ヴォイスでは、奇数月に壁にかけている、レコードジャケットを入れ替えます。
今回は、ウィリアム・クラクストンが、パシッフィクレコードのジャケットデザインを、
手がけていた時代の、モノクロ写真のレコードです。
かけかえた途端、ヴォイスが、まるで「マクドナルド」みたいになりました。そのせいか、
ひと月たっても、「変わりましたね」と声をかけてくれるお客さんは、数えるほどです。
50年代の、ウエスト・コースト・ジャズの写真、チェット・ベーカー アート・ペッパ
ーなど、何気なく見ていたもの、すべてと,言って良いほど、クラクストンの写真です。
団塊の世代の人たちは、きっと、平凡パンチ等で、ペギー・モフェットの写真の方を、
先に見ていることでしょう。恥ずかしいことですが、僕も「ジャズ シーン」という
映画を、見るまで知らなかったのです。
見比べてみると、どうしてもモノクロの時代のほうに、魅力的で、構図、アングルと、
ウェスト・コースト・ジャズそのもののように、センスのよさを感じます。
何よりもその時代に、その場所でその写真が撮れたということが、偉大です。
被写体は、後の時代のほうが、チェット・ベーカーより魅力的かもしれませんが。
最近では、カサンドラ・ウィルソンやダイアナ・クラールのジャケット写真も撮っている
ようです。
ジャズでは、ウエスト・コースト イースト・コーストと何かにつけ比較されます。
「チェット・ベーカー アート・ペッパー」「マイルス・ディビス ジョン・コルト
レーン」
ジャケット写真でも、ブルーノートのフランシス・ウルフとどうしても、比較されてしま
います。
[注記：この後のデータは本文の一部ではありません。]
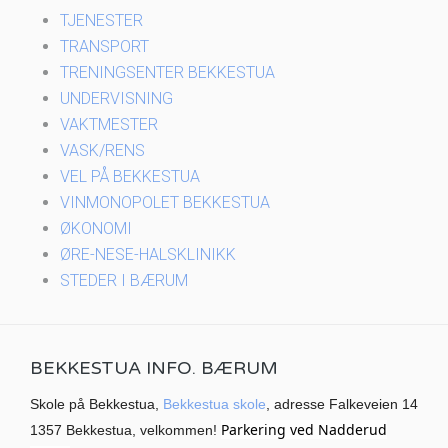
TJENESTER
TRANSPORT
TRENINGSENTER BEKKESTUA
UNDERVISNING
VAKTMESTER
VASK/RENS
VEL PÅ BEKKESTUA
VINMONOPOLET BEKKESTUA
ØKONOMI
ØRE-NESE-HALSKLINIKK
STEDER I BÆRUM
BEKKESTUA INFO. BÆRUM
Skole på Bekkestua,
Bekkestua skole
, adresse Falkeveien 14
Parkering ved Nadderud
1357 Bekkestua, velkommen!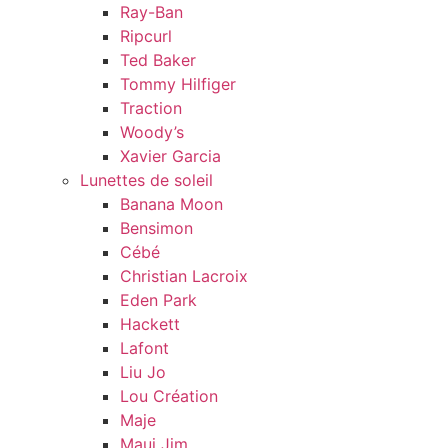
Ray-Ban
Ripcurl
Ted Baker
Tommy Hilfiger
Traction
Woody’s
Xavier Garcia
Lunettes de soleil
Banana Moon
Bensimon
Cébé
Christian Lacroix
Eden Park
Hackett
Lafont
Liu Jo
Lou Création
Maje
Maui Jim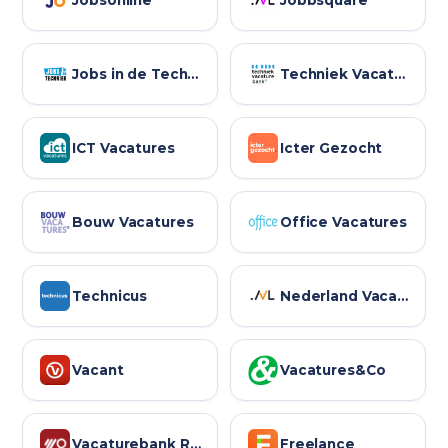
Jobs in de Techniek
Techniek Vacatures
ICT Vacatures
Icter Gezocht
Bouw Vacatures
Office Vacatures
Technicus
Nederland Vacature
Vacant
Vacatures&Co
Vacaturebank Regionaal
Freelance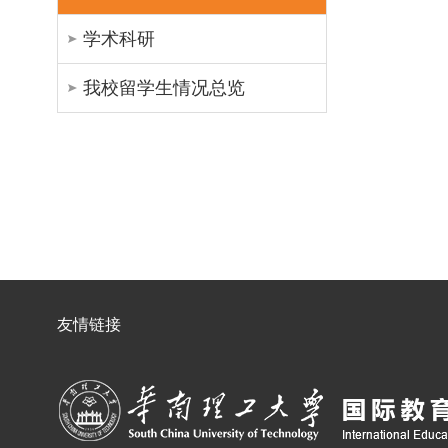
学术科研
我校留学生情况总览
友情链接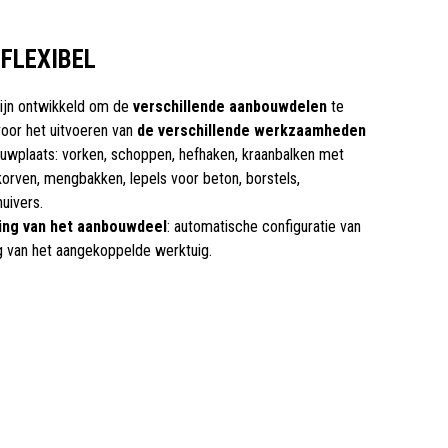
 FLEXIBEL
zijn ontwikkeld om de
verschillende aanbouwdelen
te
voor het uitvoeren van
de verschillende werkzaamheden
wplaats: vorken, schoppen, hefhaken, kraanbalken met
alkorven, mengbakken, lepels voor beton, borstels,
uivers.
ing van het aanbouwdeel
: automatische configuratie van
g van het aangekoppelde werktuig.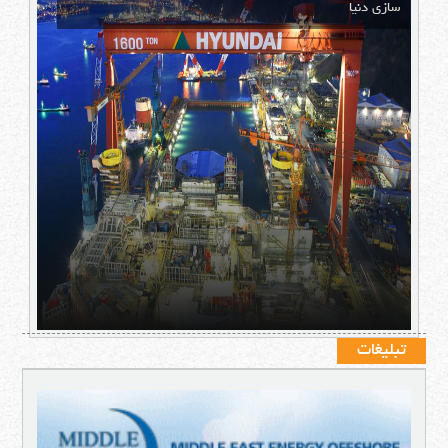
سازی دنیا
تبلیغات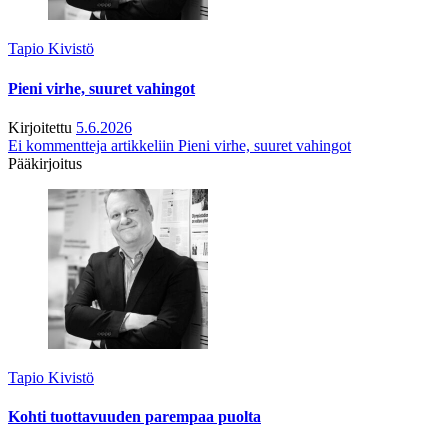
Tapio Kivistö
Pieni virhe, suuret vahingot
Kirjoitettu
5.6.2026
Ei kommentteja
artikkeliin Pieni virhe, suuret vahingot
Pääkirjoitus
Tapio Kivistö
Kohti tuottavuuden parempaa puolta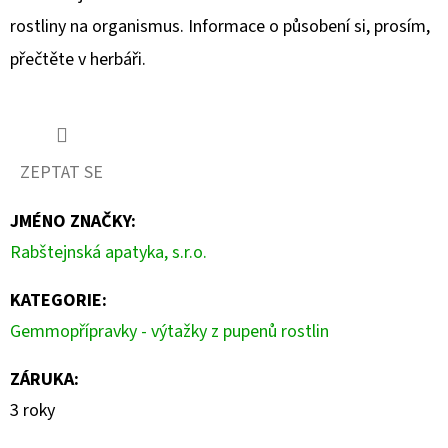
rostliny na organismus. Informace o působení si, prosím,
přečtěte v herbáři.
ZEPTAT SE
JMÉNO ZNAČKY
:
Rabštejnská apatyka, s.r.o.
KATEGORIE
:
Gemmopřípravky - výtažky z pupenů rostlin
ZÁRUKA
:
3 roky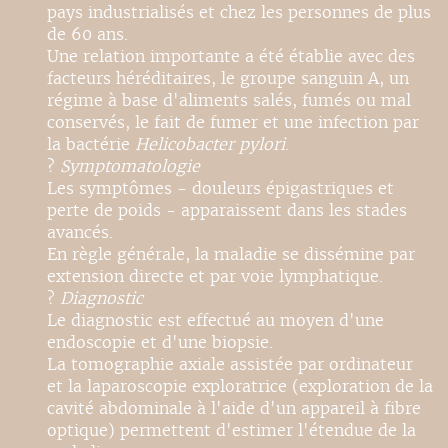
pays industrialisés et chez les personnes de plus
de 60 ans.
Une relation importante a été établie avec des
facteurs héréditaires, le groupe sanguin A, un
régime à base d'aliments salés, fumés ou mal
conservés, le fait de fumer et une infection par
la bactérie
Helicobacter pylori
.
?
Symptomatologie
Les symptômes - douleurs épigastriques et
perte de poids - apparaissent dans les stades
avancés.
En règle générale, la maladie se dissémine par
extension directe et par voie lymphatique.
?
Diagnostic
Le diagnostic est effectué au moyen d'une
endoscopie et d'une biopsie.
La tomographie axiale assistée par ordinateur
et la laparoscopie exploratrice (exploration de la
cavité abdominale à l'aide d'un appareil à fibre
optique) permettent d'estimer l'étendue de la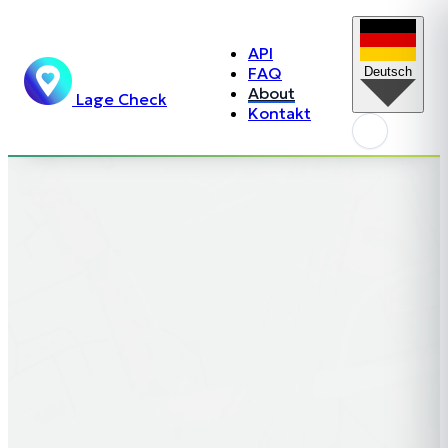
API
FAQ
Deutsch
About
Lage Check
Kontakt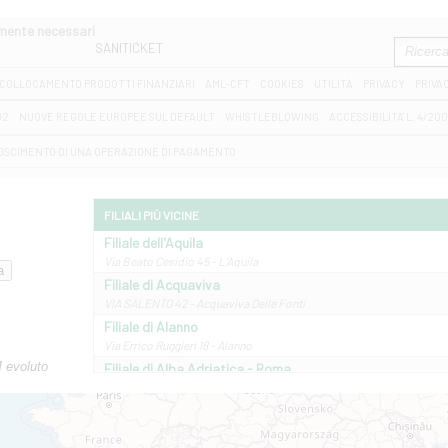
amente necessari
SANITICKET
COLLOCAMENTO PRODOTTI FINANZIARI
AML-CFT
COOKIES
UTILITÀ
PRIVACY
PRIVA
D2
NUOVE REGOLE EUROPEE SUL DEFAULT
WHISTLEBLOWING
ACCESSIBILITA' L. 4/20
OSCIMENTO DI UNA OPERAZIONE DI PAGAMENTO
FILIALI PIÙ VICINE
Filiale dell'Aquila
Via Beato Cesidio 45 - L'Aquila
Filiale di Acquaviva
VIA SALENTO 42 - Acquaviva Delle Fonti
Filiale di Alanno
Via Errico Ruggieri 18 - Alanno
M evoluto
Filiale di Alba Adriatica - Roma
Via Roma, 13 - Alba Adriatica
Filiale di Altamura
VIA VITTORIO VENETO 79/81 A - Altamura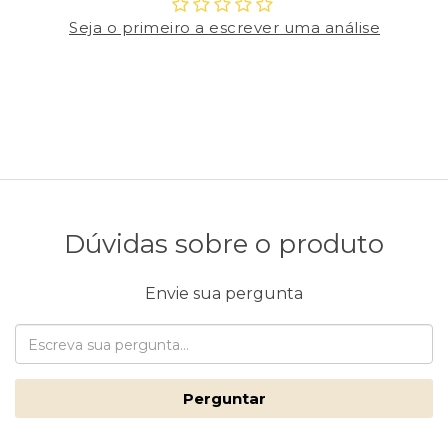
Seja o primeiro a escrever uma análise
Dúvidas sobre o produto
Envie sua pergunta
Perguntar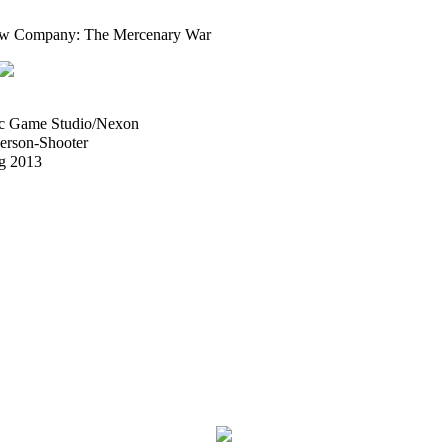
w Company: The Mercenary War
c Game Studio/Nexon
Person-Shooter
g 2013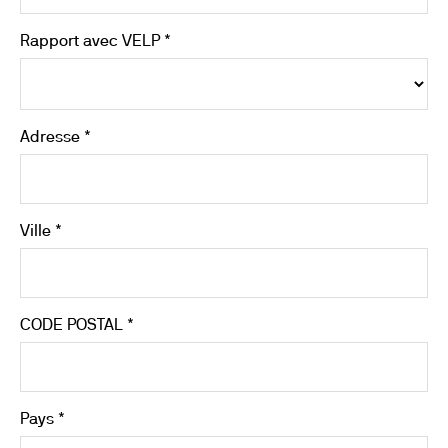
Rapport avec VELP *
Adresse *
Ville *
CODE POSTAL *
Pays *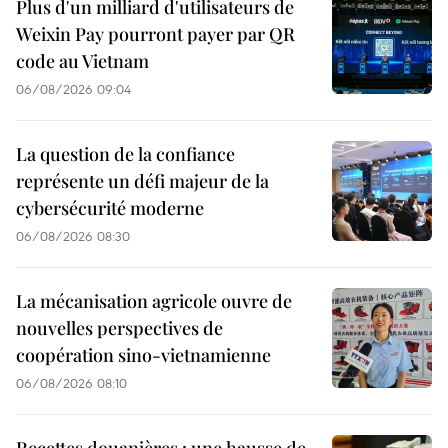
Plus d'un milliard d'utilisateurs de
Weixin Pay pourront payer par QR
code au Vietnam
06/08/2026 09:04
La question de la confiance
représente un défi majeur de la
cybersécurité moderne
06/08/2026 08:30
La mécanisation agricole ouvre de
nouvelles perspectives de
coopération sino-vietnamienne
06/08/2026 08:10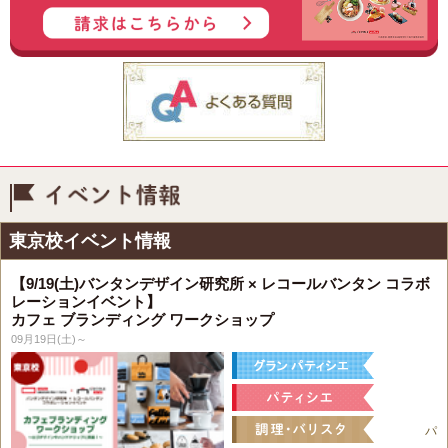
イベント情報
東京校イベント情報
【9/19(土)バンタンデザイン研究所 × レコールバンタン コラボ
レーションイベント】
カフェ ブランディング ワークショップ
09月19日(土)～
パ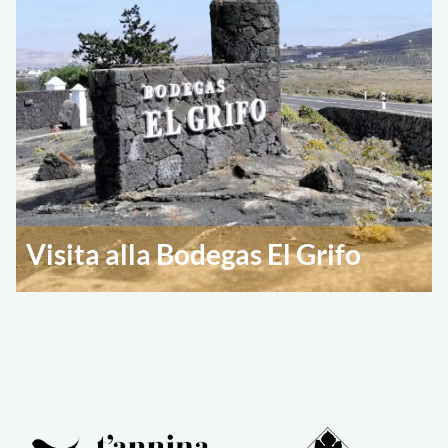
Visita alla Bodegas El Grifo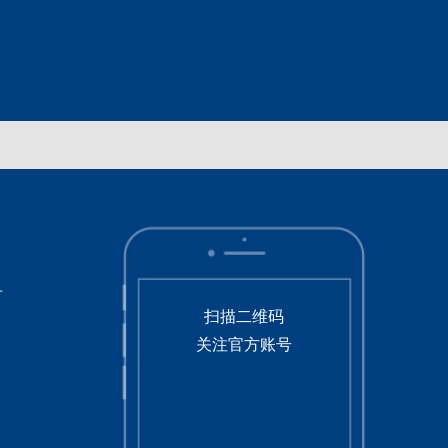
号
扫描二维码
关注官方账号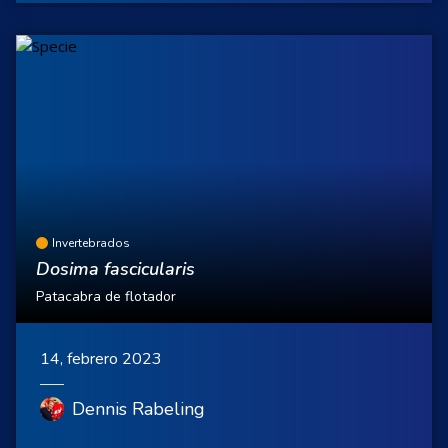
Invertebrados
Dosima fascicularis
Patacabra de flotador
14, febrero 2023
Dennis Rabeling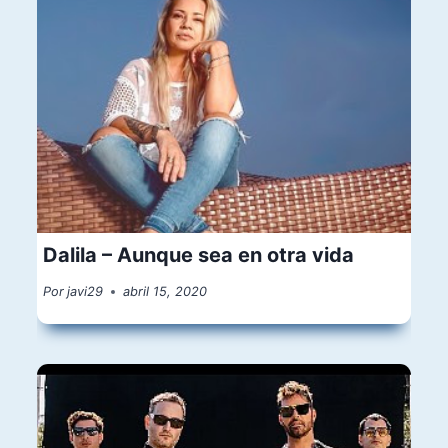
Dalila – Aunque sea en otra vida
Por
javi29
abril 15, 2020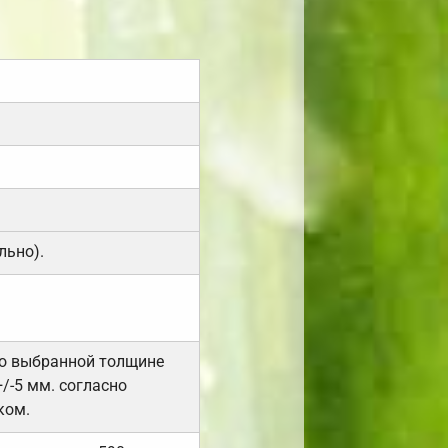
льно).
но выбранной толщине
/-5 мм. согласно
ком.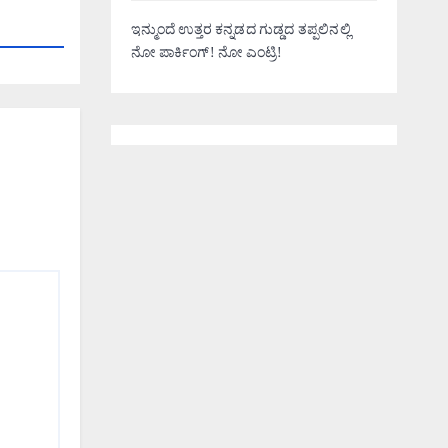
ಇನ್ಮುಂದೆ ಉತ್ತರ ಕನ್ನಡದ ಗುಡ್ಡದ ತಪ್ಪಲಿನಲ್ಲಿ
ನೋ ಪಾರ್ಕಿಂಗ್! ನೋ ಎಂಟ್ರಿ!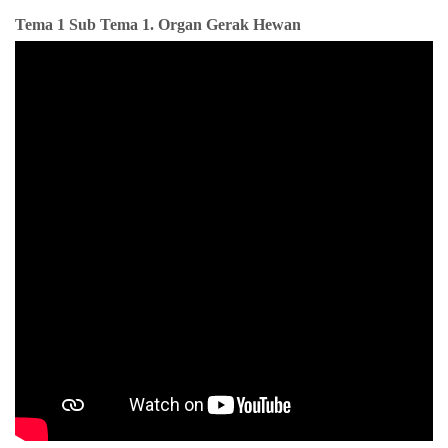
Tema 1 Sub Tema 1. Organ Gerak Hewan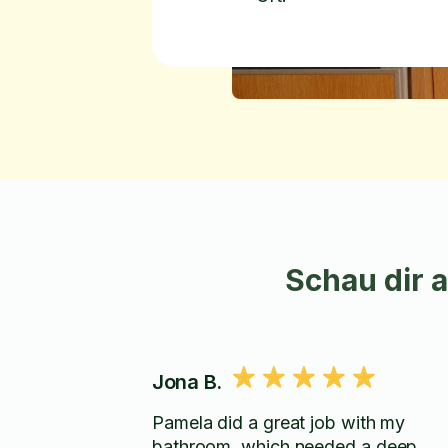
Schau dir 
Jona B.
Pamela did a great job with my
bathroom, which needed a deep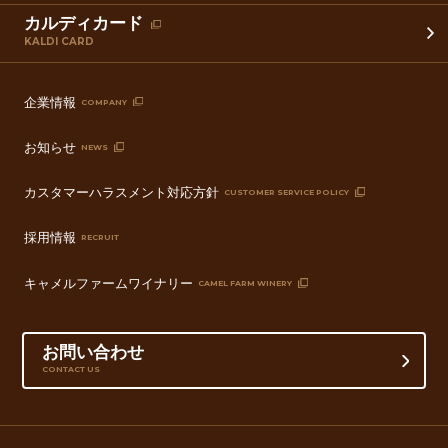
カルディカード
KALDI CARD
企業情報
COMPANY
お知らせ
NEWS
カスタマーハラスメント対応方針
CUSTOMER SERVICE POLICY
採用情報
RECRUIT
キャメルファームワイナリー
CAMEL FARM WINERY
お問い合わせ
CONTACT US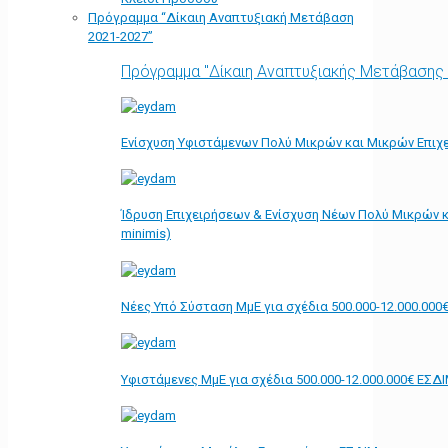
Πρόγραμμα “Δίκαιη Αναπτυξιακή Μετάβαση
2021-2027”
Πρόγραμμα "Δίκαιη Αναπτυξιακής Μετάβασης
Ενίσχυση Υφιστάμενων Πολύ Μικρών και Μικρών Επιχε
Ίδρυση Επιχειρήσεων & Ενίσχυση Νέων Πολύ Μικρών κ
minimis)
Νέες Υπό Σύσταση ΜμΕ για σχέδια 500.000-12.000.000
Υφιστάμενες ΜμΕ για σχέδια 500.000-12.000.000€ ΕΣΔ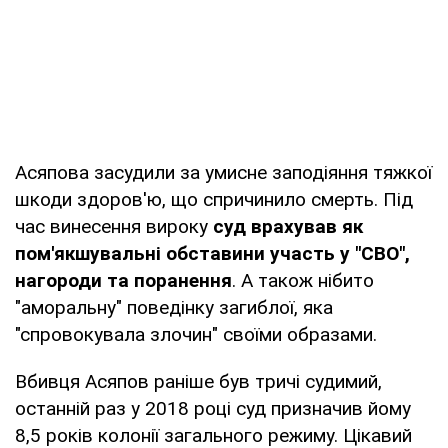
Асяпова засудили за умисне заподіяння тяжкої
шкоди здоров'ю, що спричинило смерть. Під
час винесення вироку
суд врахував як
пом'якшувальні обставини участь у "СВО",
нагороди та поранення
. А також нібито
"аморальну" поведінку загиблої, яка
"спровокувала злочин" своїми образами.
Вбивця Асяпов раніше був тричі судимий,
останній раз у 2018 році суд призначив йому
8,5 років колонії загального режиму. Цікавий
どちらも、レコードに刻み込まれた音楽そのものを、表現し、聴かなくても、
聴こえてくるようです。クラクストンの洗練されたアンサンブル、フランシス・ウルフの
黒人の汗と熱気。また レコードから出てくる音そのものも、ロイ・デュナンの抜けきっ
た音、ルディ・バンゲルダーの迫力のある音とすべてが、異質です。
久しぶりに、ソニー・ロリンズの、同じ時期の レコードでも聞いてみようか。